16z - Remote Crack

May 22 - 26, 2005

Dave Svilar, Will, Mason

In between the La Sal Mountains and San Juan Mountains there is a nice stretch of desert on the Colorado/Utah border that is just being developed by climbers (Charlie Fowler).  By the sounds and looks of it there are literally thousands of new routes just waiting to be climbed.  We headed to a remote climbing area named after the road on which it's located, 16z.  We followed a paved road to the middle of nowhere and then turned down a long dirt road that took us even farther into the middle of nowhere.  Finding the locale wasn't hard, and upon arrival at dusk we were pleased with the arrangements: a large pullout overlooking a large valley and the Dolores River, with the La Sals looming to the west.  The climbs were directly below where we camped, stretched out for almost one mile along the escarpment.  Junipers dotted the landscape, with a typical garnish of desert sandstone, and a big blue sky stretched out overhead.  The place oozed desert ambience.
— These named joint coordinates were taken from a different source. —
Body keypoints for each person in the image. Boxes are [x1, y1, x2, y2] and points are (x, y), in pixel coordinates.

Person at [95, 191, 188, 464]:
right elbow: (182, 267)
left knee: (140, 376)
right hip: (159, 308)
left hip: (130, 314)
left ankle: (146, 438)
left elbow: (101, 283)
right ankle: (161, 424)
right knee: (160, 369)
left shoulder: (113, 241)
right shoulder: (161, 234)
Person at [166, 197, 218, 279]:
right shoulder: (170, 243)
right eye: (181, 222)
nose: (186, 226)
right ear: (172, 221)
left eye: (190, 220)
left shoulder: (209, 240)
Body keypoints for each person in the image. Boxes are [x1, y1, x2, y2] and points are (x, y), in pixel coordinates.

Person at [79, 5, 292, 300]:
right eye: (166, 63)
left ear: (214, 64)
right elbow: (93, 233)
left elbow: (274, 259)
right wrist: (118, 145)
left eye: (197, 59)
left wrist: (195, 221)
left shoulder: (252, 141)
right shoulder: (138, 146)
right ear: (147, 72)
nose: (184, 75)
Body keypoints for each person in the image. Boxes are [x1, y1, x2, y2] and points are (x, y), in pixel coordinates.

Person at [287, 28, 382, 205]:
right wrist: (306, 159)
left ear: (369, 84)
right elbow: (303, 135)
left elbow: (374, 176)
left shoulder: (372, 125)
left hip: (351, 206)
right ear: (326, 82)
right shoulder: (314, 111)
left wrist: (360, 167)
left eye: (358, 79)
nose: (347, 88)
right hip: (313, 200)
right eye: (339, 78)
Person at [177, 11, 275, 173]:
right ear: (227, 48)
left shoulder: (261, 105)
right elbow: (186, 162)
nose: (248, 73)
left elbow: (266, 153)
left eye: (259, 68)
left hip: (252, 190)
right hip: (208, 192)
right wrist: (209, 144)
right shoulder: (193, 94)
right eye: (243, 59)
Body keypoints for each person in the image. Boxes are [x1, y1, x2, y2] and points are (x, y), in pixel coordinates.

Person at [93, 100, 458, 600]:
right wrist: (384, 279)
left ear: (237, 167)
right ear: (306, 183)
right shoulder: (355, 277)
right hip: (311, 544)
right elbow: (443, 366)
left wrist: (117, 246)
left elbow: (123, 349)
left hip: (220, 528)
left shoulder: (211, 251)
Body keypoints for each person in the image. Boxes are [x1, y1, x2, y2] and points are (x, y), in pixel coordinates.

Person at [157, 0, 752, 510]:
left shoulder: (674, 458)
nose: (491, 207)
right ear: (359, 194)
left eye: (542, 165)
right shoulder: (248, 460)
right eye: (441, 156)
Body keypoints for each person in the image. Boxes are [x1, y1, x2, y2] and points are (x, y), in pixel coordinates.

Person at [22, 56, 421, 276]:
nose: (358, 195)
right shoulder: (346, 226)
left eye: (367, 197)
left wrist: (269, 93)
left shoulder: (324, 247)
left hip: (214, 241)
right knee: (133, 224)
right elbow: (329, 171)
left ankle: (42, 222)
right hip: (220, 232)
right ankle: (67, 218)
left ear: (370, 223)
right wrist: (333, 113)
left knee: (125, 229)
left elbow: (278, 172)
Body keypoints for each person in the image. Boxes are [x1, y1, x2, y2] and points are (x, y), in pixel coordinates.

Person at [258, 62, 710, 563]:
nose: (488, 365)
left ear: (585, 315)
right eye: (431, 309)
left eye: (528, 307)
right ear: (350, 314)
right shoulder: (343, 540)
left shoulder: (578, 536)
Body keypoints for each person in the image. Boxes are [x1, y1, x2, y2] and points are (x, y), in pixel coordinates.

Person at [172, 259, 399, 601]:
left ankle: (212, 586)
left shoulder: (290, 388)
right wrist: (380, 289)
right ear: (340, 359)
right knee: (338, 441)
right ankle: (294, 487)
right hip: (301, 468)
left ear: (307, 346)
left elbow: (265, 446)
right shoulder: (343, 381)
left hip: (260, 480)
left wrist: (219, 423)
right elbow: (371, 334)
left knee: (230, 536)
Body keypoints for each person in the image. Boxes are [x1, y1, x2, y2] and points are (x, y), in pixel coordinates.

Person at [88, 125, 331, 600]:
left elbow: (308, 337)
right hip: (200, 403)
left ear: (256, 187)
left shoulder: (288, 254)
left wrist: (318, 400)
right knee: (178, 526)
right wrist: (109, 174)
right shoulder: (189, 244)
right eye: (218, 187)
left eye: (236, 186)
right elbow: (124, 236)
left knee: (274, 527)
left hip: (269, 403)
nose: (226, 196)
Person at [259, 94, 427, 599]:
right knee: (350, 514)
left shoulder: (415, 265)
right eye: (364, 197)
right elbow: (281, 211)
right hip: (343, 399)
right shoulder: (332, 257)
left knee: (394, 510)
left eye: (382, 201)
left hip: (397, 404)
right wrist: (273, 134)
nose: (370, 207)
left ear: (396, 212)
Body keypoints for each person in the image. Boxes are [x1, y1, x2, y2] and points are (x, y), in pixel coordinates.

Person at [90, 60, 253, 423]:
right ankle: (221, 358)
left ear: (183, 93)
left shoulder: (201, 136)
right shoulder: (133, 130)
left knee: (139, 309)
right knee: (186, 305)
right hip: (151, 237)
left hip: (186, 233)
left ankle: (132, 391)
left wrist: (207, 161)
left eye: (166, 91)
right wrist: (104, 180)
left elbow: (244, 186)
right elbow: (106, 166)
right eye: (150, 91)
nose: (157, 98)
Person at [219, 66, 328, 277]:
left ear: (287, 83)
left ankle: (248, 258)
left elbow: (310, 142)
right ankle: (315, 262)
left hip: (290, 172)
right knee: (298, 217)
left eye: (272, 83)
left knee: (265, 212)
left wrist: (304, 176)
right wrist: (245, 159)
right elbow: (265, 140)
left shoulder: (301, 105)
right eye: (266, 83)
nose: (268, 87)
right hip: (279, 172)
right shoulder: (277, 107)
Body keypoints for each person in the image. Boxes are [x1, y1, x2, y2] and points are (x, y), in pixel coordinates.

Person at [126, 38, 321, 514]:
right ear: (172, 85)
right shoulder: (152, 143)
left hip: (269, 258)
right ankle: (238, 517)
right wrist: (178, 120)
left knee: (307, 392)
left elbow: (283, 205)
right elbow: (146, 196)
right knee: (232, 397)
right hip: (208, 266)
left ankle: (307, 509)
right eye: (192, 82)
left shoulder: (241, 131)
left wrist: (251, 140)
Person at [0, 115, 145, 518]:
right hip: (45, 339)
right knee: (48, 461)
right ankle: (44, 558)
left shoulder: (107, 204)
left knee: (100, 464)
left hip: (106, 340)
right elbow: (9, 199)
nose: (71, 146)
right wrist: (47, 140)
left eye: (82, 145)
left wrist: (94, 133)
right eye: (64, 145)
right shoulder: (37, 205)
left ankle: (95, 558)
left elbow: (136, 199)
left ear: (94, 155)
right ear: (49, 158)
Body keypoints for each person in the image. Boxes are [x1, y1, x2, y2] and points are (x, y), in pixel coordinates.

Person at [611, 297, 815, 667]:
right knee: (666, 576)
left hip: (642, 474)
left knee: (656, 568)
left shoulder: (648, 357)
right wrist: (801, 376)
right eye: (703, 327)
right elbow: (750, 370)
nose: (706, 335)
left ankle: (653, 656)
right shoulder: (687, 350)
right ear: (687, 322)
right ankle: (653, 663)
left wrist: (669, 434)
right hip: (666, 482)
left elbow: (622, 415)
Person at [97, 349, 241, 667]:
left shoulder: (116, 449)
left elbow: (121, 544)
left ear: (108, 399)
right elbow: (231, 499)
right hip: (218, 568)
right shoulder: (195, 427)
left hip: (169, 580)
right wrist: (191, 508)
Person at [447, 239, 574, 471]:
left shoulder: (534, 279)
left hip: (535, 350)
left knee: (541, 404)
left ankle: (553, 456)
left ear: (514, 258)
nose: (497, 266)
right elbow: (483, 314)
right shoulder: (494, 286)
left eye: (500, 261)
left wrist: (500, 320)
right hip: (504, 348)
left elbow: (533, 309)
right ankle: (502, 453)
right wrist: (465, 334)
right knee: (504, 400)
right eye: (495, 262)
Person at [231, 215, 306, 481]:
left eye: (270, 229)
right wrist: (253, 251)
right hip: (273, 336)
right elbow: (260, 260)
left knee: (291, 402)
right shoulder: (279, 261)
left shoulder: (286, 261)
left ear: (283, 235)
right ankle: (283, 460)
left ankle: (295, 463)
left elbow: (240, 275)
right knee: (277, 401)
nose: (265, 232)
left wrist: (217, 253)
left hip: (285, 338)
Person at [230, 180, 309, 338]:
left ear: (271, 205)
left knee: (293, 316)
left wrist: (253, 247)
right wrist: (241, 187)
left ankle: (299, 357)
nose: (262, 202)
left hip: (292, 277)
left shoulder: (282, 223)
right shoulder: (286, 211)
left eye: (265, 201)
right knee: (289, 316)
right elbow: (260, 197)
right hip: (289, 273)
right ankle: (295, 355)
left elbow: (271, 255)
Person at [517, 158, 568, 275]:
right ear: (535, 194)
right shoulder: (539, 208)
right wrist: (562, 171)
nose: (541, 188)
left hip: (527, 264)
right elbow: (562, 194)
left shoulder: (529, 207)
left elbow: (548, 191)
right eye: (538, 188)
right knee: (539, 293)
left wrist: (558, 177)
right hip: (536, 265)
Unlike Indian Creek where I can only climb a handful of routes, this place had more climbable routes than we had time to climb.  Even better, the routes were shorter, which simply meant you didn't have to put six racks together in order to properly protect the climbs.  There were several varieties of sandstone including one superb area featuring fine Wingate crack.  Unfortunately we picked the hottest days of May for our trip and we wilted in the heat after only a few hours of climbing in the morning.  I'd love to return under more manageable temperatures.  Enjoy the pictures.

Wingate Crack!  Will tries for a Black Diamond catalog photo.


Various photos showing the landscape.  Short cliffs, small bench and a large valley with the Dolores River below.  Photos by Will


Top: Dave doing the parking lot climb.  Photos by Will

Below: Will near sunset on the Wingate cracks of 16z.


Top: Mason stretching it out after a long day in the sun.